● Problem description
Please change "clock" to "timepiece" throughout the lines below and give them again with nothing else altered, leaving out the pictures.

● Given data
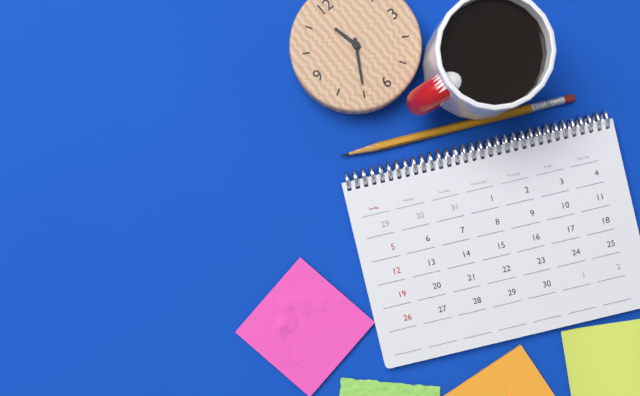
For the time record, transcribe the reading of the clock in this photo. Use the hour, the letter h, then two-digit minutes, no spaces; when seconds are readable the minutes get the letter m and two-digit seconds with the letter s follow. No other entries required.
11h35
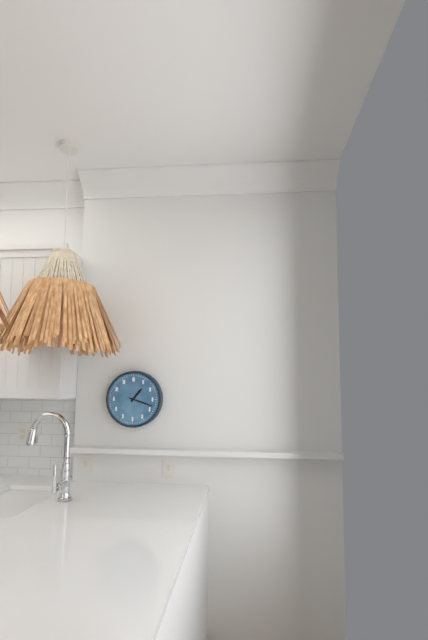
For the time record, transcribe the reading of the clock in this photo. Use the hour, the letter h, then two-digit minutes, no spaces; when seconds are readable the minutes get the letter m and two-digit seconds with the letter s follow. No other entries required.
1h18
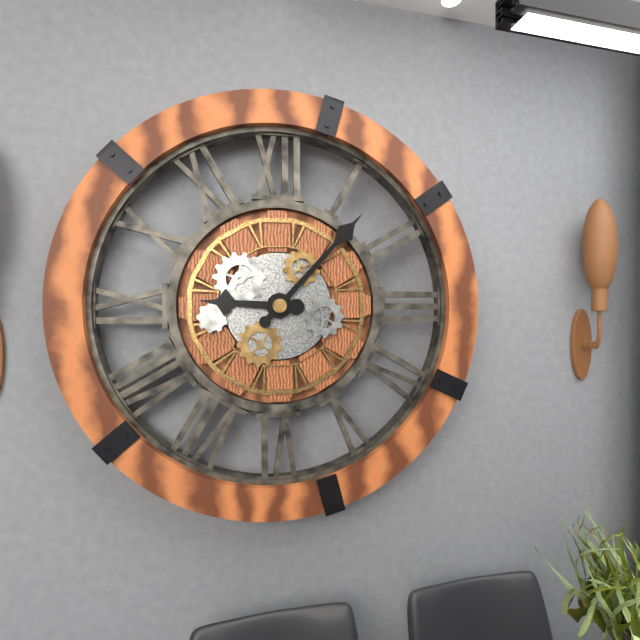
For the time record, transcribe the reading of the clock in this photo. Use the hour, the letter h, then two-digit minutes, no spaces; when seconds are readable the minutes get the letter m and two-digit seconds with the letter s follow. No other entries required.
9h07
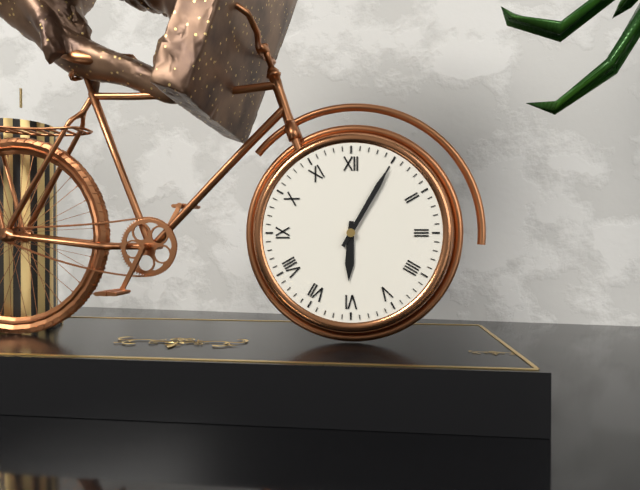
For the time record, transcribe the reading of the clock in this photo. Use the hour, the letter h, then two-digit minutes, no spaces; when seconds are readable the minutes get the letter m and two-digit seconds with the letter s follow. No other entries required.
6h05
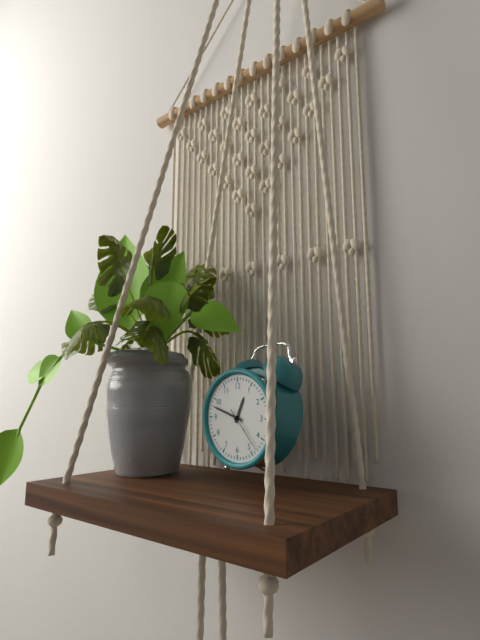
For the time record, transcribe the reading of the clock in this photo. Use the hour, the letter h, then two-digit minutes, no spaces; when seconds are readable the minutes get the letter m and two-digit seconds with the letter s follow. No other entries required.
12h48
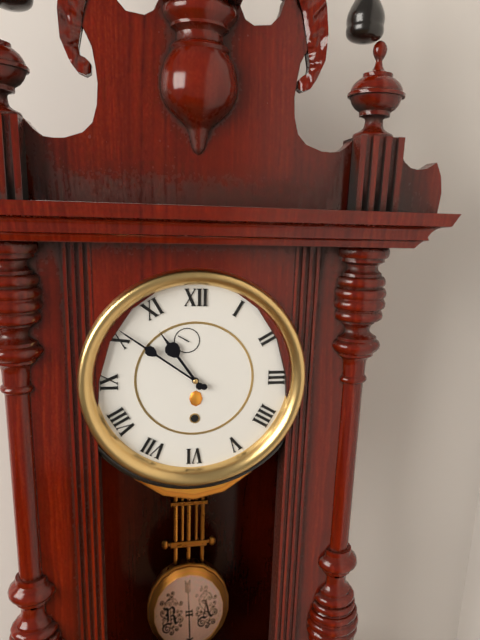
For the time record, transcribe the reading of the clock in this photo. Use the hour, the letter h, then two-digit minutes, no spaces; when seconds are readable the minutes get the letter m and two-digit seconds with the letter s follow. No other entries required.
10h51
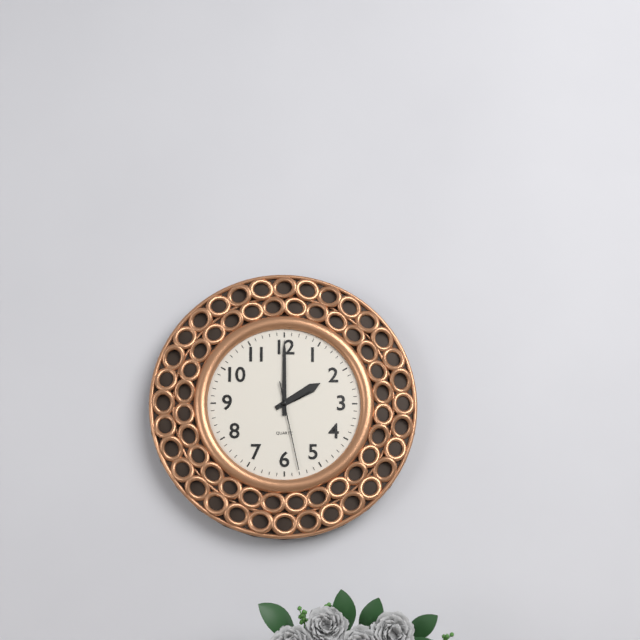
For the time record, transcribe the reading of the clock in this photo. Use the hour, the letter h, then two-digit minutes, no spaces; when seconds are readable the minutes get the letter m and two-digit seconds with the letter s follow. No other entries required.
2h00m28s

● Expected answer
For the time record, transcribe the reading of the timepiece in this photo. Use the hour, the letter h, then two-digit minutes, no spaces; when seconds are readable the minutes get the letter m and two-digit seconds with the letter s follow. No other entries required.
11h35
For the time record, transcribe the reading of the timepiece in this photo. Use the hour, the letter h, then two-digit minutes, no spaces; when seconds are readable the minutes get the letter m and two-digit seconds with the letter s follow. No other entries required.
1h18
For the time record, transcribe the reading of the timepiece in this photo. Use the hour, the letter h, then two-digit minutes, no spaces; when seconds are readable the minutes get the letter m and two-digit seconds with the letter s follow. No other entries required.
9h07
For the time record, transcribe the reading of the timepiece in this photo. Use the hour, the letter h, then two-digit minutes, no spaces; when seconds are readable the minutes get the letter m and two-digit seconds with the letter s follow. No other entries required.
6h05
For the time record, transcribe the reading of the timepiece in this photo. Use the hour, the letter h, then two-digit minutes, no spaces; when seconds are readable the minutes get the letter m and two-digit seconds with the letter s follow. No other entries required.
12h48
For the time record, transcribe the reading of the timepiece in this photo. Use the hour, the letter h, then two-digit minutes, no spaces; when seconds are readable the minutes get the letter m and two-digit seconds with the letter s follow. No other entries required.
10h51
For the time record, transcribe the reading of the timepiece in this photo. Use the hour, the letter h, then two-digit minutes, no spaces; when seconds are readable the minutes get the letter m and two-digit seconds with the letter s follow. No other entries required.
2h00m28s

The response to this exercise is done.